La idea nació casi de manera espontánea. “Mi papá siempre fue muy hábil para las manualidades. Un día yo quería un arbolito y él lo hizo. A partir de ahí empezó todo”, contó Vanessa. Con estructuras de hierro, trabajo artesanal y materiales reciclados, primero llegó el árbol y luego el pesebre, que con el paso de los años fue sumando figuras, luces y detalles.

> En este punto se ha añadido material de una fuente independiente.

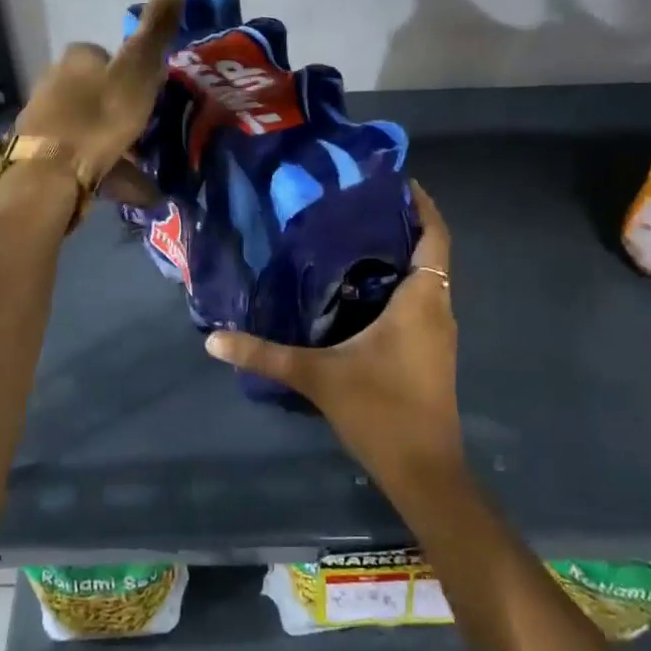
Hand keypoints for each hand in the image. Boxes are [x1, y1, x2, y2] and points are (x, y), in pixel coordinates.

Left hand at [14, 0, 184, 201]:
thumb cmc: (99, 118)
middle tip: (147, 134)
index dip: (132, 74)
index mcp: (77, 57)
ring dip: (113, 142)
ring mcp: (44, 118)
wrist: (51, 174)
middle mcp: (53, 80)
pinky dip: (102, 166)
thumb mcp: (137, 71)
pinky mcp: (40, 152)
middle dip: (120, 110)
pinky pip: (80, 154)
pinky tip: (122, 186)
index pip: (107, 55)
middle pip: (97, 91)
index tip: (150, 97)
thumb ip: (156, 29)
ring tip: (140, 167)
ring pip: (88, 125)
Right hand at [205, 182, 462, 491]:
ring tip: (350, 238)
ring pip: (424, 279)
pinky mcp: (430, 352)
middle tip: (354, 204)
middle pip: (429, 253)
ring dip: (398, 256)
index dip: (421, 204)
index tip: (395, 179)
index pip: (433, 236)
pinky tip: (357, 290)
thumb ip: (264, 355)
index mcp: (421, 301)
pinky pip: (419, 302)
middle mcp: (437, 309)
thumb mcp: (317, 376)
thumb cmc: (380, 410)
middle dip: (401, 225)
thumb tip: (213, 339)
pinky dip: (396, 285)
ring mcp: (437, 334)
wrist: (423, 470)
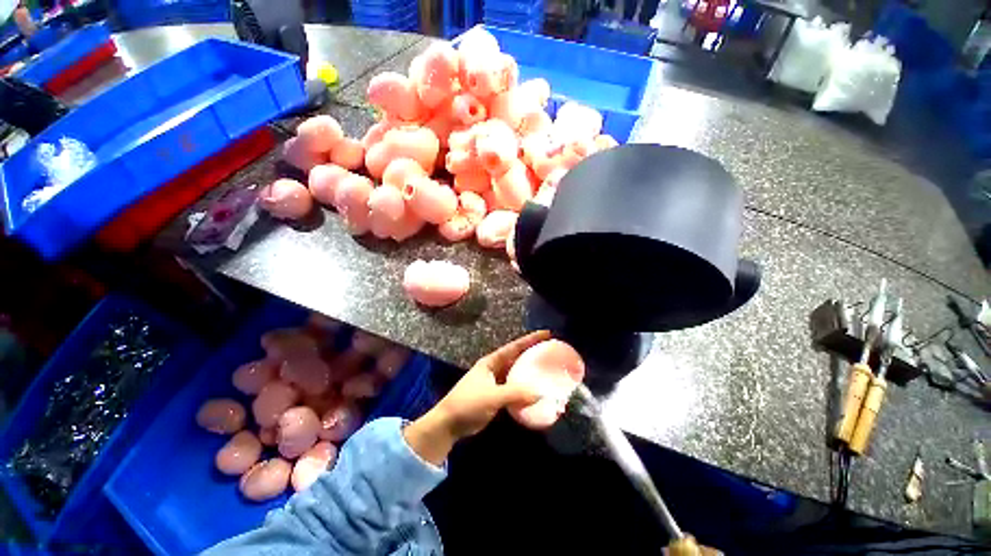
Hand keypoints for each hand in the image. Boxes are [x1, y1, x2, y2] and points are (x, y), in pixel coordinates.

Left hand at [404, 330, 550, 464]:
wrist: (449, 423)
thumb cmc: (468, 403)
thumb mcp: (492, 396)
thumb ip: (515, 394)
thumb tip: (540, 394)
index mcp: (491, 361)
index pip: (514, 347)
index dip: (530, 339)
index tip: (547, 334)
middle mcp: (494, 368)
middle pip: (516, 357)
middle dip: (532, 353)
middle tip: (551, 351)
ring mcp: (494, 381)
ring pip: (515, 372)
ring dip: (529, 371)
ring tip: (546, 369)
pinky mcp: (495, 395)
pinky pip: (513, 387)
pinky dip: (523, 388)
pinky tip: (534, 391)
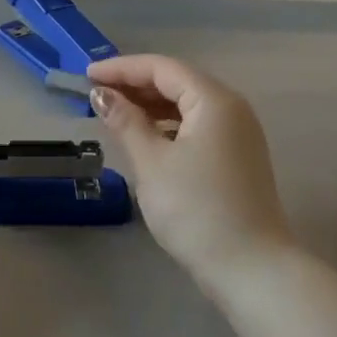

Las imágenes —José, María, el Niño Jesús, el ángel, los Reyes Magos y hasta los camellos— fueron construidas por Hugo, mientras que los trajes y vestimentas están confeccionados por Vanessa, que es modista. Cada temporada, el armado se renueva y se ajusta, teniendo en cuenta el clima, la lluvia y el desgaste natural de los materiales.

“El Niño Jesús tiene más de 40 años, es mío, me lo regalaron cuando era chica”, relató Vanessa, quien reconoce que el pesebre tiene un fuerte valor emocional. “Lo hago por la nena que fui, por los recuerdos de mi familia y porque me hace feliz. Ver a los chicos del barrio que se acercan, que sacan fotos o que dicen que en su casa no tienen arbolito, es muy movilizante”.
El pesebre también cumplió un rol social importante en los últimos años. Durante la pandemia, fue un espacio que permitió el encuentro y el diálogo, especialmente para Hugo, que encontraba en las visitas una forma de mantenerse activo y conectado con la comunidad.
La instalación permanece armada hasta después de Reyes y, aunque requiere mantenimiento constante —corte de pasto, cuidado de cables y protección ante lluvias—, la familia renueva cada año el compromiso de volver a montarlo.
“Para nosotros no es una obligación, es algo que hacemos porque nos gusta y porque sentimos que aporta algo lindo al barrio”, resumió Vanessa. Y así, entre luces, figuras y recuerdos, el pesebre vuelve a cumplir su objetivo principal: mantener vivo el espíritu navideño.